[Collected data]
■ ■ ■
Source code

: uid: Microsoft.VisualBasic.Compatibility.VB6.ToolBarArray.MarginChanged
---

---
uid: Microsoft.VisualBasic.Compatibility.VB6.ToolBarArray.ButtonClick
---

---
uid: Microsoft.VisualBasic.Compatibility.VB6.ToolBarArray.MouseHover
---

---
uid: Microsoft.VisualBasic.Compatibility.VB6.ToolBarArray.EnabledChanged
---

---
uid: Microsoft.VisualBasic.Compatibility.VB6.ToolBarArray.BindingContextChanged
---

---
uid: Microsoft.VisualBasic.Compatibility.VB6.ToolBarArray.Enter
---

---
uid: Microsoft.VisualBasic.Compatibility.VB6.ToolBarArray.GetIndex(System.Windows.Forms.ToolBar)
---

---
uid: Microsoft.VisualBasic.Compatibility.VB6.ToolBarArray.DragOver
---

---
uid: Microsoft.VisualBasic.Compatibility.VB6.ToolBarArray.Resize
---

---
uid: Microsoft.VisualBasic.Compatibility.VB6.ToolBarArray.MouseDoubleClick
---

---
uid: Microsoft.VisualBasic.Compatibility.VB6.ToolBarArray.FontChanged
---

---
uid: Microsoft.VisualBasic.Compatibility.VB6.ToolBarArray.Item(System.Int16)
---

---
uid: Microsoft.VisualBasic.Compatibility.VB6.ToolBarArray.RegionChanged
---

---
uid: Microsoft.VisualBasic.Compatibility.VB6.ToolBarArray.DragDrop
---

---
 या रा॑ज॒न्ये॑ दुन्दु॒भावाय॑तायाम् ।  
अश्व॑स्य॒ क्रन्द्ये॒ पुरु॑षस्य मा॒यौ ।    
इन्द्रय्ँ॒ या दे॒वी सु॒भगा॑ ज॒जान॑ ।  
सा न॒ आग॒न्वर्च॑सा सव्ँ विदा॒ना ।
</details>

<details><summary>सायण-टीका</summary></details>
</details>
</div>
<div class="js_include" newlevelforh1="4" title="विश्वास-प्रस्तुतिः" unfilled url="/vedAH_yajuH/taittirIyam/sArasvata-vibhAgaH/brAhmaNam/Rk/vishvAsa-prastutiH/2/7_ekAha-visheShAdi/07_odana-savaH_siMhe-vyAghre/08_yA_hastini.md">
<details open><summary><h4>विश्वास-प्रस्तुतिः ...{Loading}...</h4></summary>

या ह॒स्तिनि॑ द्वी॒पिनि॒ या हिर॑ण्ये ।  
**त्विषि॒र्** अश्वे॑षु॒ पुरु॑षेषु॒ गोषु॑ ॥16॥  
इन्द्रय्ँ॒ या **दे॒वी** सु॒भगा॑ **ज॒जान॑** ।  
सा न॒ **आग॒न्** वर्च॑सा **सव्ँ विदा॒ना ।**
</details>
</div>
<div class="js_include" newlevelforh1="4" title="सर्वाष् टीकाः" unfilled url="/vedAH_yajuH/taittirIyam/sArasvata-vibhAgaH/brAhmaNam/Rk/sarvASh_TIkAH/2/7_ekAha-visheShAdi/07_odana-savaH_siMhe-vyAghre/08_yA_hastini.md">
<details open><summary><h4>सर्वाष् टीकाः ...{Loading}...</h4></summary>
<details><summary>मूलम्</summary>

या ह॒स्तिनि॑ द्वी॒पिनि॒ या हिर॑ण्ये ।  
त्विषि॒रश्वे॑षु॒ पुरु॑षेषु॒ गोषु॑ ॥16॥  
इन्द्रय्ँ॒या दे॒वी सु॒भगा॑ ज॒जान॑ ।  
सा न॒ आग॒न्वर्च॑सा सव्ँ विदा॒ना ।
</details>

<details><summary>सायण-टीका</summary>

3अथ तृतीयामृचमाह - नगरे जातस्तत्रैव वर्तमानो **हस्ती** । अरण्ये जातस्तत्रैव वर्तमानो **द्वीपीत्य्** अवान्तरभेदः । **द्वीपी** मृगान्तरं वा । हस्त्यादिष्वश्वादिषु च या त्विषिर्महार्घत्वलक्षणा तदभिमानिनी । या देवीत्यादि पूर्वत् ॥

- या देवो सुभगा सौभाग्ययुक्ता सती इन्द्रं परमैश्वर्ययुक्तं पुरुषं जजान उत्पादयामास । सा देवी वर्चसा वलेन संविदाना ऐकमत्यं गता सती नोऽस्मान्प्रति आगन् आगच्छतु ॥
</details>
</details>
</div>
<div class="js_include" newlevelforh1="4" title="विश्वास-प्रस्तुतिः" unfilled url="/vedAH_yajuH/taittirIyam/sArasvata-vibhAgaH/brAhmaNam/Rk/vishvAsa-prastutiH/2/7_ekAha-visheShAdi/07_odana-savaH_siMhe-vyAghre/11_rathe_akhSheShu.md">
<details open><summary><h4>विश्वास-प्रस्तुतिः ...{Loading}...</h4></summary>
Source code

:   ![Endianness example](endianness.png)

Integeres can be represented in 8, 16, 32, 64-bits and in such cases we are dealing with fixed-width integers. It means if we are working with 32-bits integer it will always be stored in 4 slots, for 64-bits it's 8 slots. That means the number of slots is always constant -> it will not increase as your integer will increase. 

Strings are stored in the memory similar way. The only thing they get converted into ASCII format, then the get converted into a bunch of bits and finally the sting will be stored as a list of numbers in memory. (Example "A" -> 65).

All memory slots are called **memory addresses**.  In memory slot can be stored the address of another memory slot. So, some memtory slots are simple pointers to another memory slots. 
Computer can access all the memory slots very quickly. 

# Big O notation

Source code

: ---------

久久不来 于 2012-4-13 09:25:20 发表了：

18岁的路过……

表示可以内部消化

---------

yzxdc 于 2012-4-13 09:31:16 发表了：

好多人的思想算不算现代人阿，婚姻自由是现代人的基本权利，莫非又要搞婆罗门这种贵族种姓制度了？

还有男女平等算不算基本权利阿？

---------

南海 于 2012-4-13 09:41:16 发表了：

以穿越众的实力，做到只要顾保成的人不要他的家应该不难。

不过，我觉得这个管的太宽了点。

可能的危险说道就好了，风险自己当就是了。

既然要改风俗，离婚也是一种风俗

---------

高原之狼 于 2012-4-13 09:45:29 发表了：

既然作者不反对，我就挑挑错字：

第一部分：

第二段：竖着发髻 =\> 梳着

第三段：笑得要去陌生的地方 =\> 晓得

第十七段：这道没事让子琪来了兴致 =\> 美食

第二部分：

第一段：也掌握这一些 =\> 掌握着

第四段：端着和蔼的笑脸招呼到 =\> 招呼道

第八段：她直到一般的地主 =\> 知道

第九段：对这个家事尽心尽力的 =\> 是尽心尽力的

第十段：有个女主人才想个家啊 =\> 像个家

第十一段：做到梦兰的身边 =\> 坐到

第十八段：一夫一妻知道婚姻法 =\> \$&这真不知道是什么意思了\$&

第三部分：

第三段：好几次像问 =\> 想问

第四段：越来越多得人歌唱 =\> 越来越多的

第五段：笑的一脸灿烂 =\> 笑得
■ ■ ■
**Exercise details**
Restate the data above word for word.

**Task output**
Source code

: uid: Microsoft.VisualBasic.Compatibility.VB6.ToolBarArray.MarginChanged
---

---
uid: Microsoft.VisualBasic.Compatibility.VB6.ToolBarArray.ButtonClick
---

---
uid: Microsoft.VisualBasic.Compatibility.VB6.ToolBarArray.MouseHover
---

---
uid: Microsoft.VisualBasic.Compatibility.VB6.ToolBarArray.EnabledChanged
---

---
uid: Microsoft.VisualBasic.Compatibility.VB6.ToolBarArray.BindingContextChanged
---

---
uid: Microsoft.VisualBasic.Compatibility.VB6.ToolBarArray.Enter
---

---
uid: Microsoft.VisualBasic.Compatibility.VB6.ToolBarArray.GetIndex(System.Windows.Forms.ToolBar)
---

---
uid: Microsoft.VisualBasic.Compatibility.VB6.ToolBarArray.DragOver
---

---
uid: Microsoft.VisualBasic.Compatibility.VB6.ToolBarArray.Resize
---

---
uid: Microsoft.VisualBasic.Compatibility.VB6.ToolBarArray.MouseDoubleClick
---

---
uid: Microsoft.VisualBasic.Compatibility.VB6.ToolBarArray.FontChanged
---

---
uid: Microsoft.VisualBasic.Compatibility.VB6.ToolBarArray.Item(System.Int16)
---

---
uid: Microsoft.VisualBasic.Compatibility.VB6.ToolBarArray.RegionChanged
---

---
uid: Microsoft.VisualBasic.Compatibility.VB6.ToolBarArray.DragDrop
---

---
 या रा॑ज॒न्ये॑ दुन्दु॒भावाय॑तायाम् ।  
अश्व॑स्य॒ क्रन्द्ये॒ पुरु॑षस्य मा॒यौ ।    
इन्द्रय्ँ॒ या दे॒वी सु॒भगा॑ ज॒जान॑ ।  
सा न॒ आग॒न्वर्च॑सा सव्ँ विदा॒ना ।
</details>

<details><summary>सायण-टीका</summary></details>
</details>
</div>
<div class="js_include" newlevelforh1="4" title="विश्वास-प्रस्तुतिः" unfilled url="/vedAH_yajuH/taittirIyam/sArasvata-vibhAgaH/brAhmaNam/Rk/vishvAsa-prastutiH/2/7_ekAha-visheShAdi/07_odana-savaH_siMhe-vyAghre/08_yA_hastini.md">
<details open><summary><h4>विश्वास-प्रस्तुतिः ...{Loading}...</h4></summary>

या ह॒स्तिनि॑ द्वी॒पिनि॒ या हिर॑ण्ये ।  
**त्विषि॒र्** अश्वे॑षु॒ पुरु॑षेषु॒ गोषु॑ ॥16॥  
इन्द्रय्ँ॒ या **दे॒वी** सु॒भगा॑ **ज॒जान॑** ।  
सा न॒ **आग॒न्** वर्च॑सा **सव्ँ विदा॒ना ।**
</details>
</div>
<div class="js_include" newlevelforh1="4" title="सर्वाष् टीकाः" unfilled url="/vedAH_yajuH/taittirIyam/sArasvata-vibhAgaH/brAhmaNam/Rk/sarvASh_TIkAH/2/7_ekAha-visheShAdi/07_odana-savaH_siMhe-vyAghre/08_yA_hastini.md">
<details open><summary><h4>सर्वाष् टीकाः ...{Loading}...</h4></summary>
<details><summary>मूलम्</summary>

या ह॒स्तिनि॑ द्वी॒पिनि॒ या हिर॑ण्ये ।  
त्विषि॒रश्वे॑षु॒ पुरु॑षेषु॒ गोषु॑ ॥16॥  
इन्द्रय्ँ॒या दे॒वी सु॒भगा॑ ज॒जान॑ ।  
सा न॒ आग॒न्वर्च॑सा सव्ँ विदा॒ना ।
</details>

<details><summary>सायण-टीका</summary>

3अथ तृतीयामृचमाह - नगरे जातस्तत्रैव वर्तमानो **हस्ती** । अरण्ये जातस्तत्रैव वर्तमानो **द्वीपीत्य्** अवान्तरभेदः । **द्वीपी** मृगान्तरं वा । हस्त्यादिष्वश्वादिषु च या त्विषिर्महार्घत्वलक्षणा तदभिमानिनी । या देवीत्यादि पूर्वत् ॥

- या देवो सुभगा सौभाग्ययुक्ता सती इन्द्रं परमैश्वर्ययुक्तं पुरुषं जजान उत्पादयामास । सा देवी वर्चसा वलेन संविदाना ऐकमत्यं गता सती नोऽस्मान्प्रति आगन् आगच्छतु ॥
</details>
</details>
</div>
<div class="js_include" newlevelforh1="4" title="विश्वास-प्रस्तुतिः" unfilled url="/vedAH_yajuH/taittirIyam/sArasvata-vibhAgaH/brAhmaNam/Rk/vishvAsa-prastutiH/2/7_ekAha-visheShAdi/07_odana-savaH_siMhe-vyAghre/11_rathe_akhSheShu.md">
<details open><summary><h4>विश्वास-प्रस्तुतिः ...{Loading}...</h4></summary>
Source code

:   ![Endianness example](endianness.png)

Integeres can be represented in 8, 16, 32, 64-bits and in such cases we are dealing with fixed-width integers. It means if we are working with 32-bits integer it will always be stored in 4 slots, for 64-bits it's 8 slots. That means the number of slots is always constant -> it will not increase as your integer will increase. 

Strings are stored in the memory similar way. The only thing they get converted into ASCII format, then the get converted into a bunch of bits and finally the sting will be stored as a list of numbers in memory. (Example "A" -> 65).

All memory slots are called **memory addresses**.  In memory slot can be stored the address of another memory slot. So, some memtory slots are simple pointers to another memory slots. 
Computer can access all the memory slots very quickly. 

# Big O notation

Source code

: ---------

久久不来 于 2012-4-13 09:25:20 发表了：

18岁的路过……

表示可以内部消化

---------

yzxdc 于 2012-4-13 09:31:16 发表了：

好多人的思想算不算现代人阿，婚姻自由是现代人的基本权利，莫非又要搞婆罗门这种贵族种姓制度了？

还有男女平等算不算基本权利阿？

---------

南海 于 2012-4-13 09:41:16 发表了：

以穿越众的实力，做到只要顾保成的人不要他的家应该不难。

不过，我觉得这个管的太宽了点。

可能的危险说道就好了，风险自己当就是了。

既然要改风俗，离婚也是一种风俗

---------

高原之狼 于 2012-4-13 09:45:29 发表了：

既然作者不反对，我就挑挑错字：

第一部分：

第二段：竖着发髻 =\> 梳着

第三段：笑得要去陌生的地方 =\> 晓得

第十七段：这道没事让子琪来了兴致 =\> 美食

第二部分：

第一段：也掌握这一些 =\> 掌握着

第四段：端着和蔼的笑脸招呼到 =\> 招呼道

第八段：她直到一般的地主 =\> 知道

第九段：对这个家事尽心尽力的 =\> 是尽心尽力的

第十段：有个女主人才想个家啊 =\> 像个家

第十一段：做到梦兰的身边 =\> 坐到

第十八段：一夫一妻知道婚姻法 =\> \$&这真不知道是什么意思了\$&

第三部分：

第三段：好几次像问 =\> 想问

第四段：越来越多得人歌唱 =\> 越来越多的

第五段：笑的一脸灿烂 =\> 笑得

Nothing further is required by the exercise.